_Problem statement_
Rewrite the part that opens with the line containing "this.preText \=== this.props.model.text.value" and closes with the line containing "It all started, like", swapping "Beginnings" for "Origins" and leaving everything else untouched.

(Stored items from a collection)
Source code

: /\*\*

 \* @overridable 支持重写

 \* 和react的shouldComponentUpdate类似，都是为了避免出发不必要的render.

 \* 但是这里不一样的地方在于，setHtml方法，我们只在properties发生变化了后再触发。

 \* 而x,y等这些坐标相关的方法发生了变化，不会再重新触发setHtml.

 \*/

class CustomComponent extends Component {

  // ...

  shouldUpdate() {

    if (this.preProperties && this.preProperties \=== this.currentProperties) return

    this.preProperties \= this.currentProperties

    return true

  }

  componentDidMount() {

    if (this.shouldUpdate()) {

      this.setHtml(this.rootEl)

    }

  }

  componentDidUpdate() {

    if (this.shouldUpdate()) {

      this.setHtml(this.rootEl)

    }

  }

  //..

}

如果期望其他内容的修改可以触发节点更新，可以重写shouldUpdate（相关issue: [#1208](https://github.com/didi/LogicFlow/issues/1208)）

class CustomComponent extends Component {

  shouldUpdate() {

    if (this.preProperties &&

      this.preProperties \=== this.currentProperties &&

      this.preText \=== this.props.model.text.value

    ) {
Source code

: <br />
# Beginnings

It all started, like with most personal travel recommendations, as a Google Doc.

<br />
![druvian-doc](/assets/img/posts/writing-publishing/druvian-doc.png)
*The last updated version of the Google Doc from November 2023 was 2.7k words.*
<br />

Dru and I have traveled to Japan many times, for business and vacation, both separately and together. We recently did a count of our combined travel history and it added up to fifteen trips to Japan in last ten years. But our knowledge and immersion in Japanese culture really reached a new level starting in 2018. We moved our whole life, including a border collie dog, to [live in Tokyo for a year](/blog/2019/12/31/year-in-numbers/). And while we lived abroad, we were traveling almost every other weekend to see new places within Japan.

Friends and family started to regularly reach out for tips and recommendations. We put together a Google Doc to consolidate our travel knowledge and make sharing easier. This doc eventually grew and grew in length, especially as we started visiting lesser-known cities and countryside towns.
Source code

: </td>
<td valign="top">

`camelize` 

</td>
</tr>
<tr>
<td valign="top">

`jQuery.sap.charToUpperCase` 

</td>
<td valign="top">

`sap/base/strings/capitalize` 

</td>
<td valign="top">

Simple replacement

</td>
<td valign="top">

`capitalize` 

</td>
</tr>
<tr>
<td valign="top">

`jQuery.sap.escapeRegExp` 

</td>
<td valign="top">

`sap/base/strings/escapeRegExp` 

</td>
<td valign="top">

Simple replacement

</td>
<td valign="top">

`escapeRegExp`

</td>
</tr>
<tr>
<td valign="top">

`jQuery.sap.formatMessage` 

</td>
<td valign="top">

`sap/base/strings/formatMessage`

_Written response_
      this.preText \=== this.props.model.text.value

    ) {
Source code

: <br />
# Origins

It all started, like with most personal travel recommendations, as a Google Doc.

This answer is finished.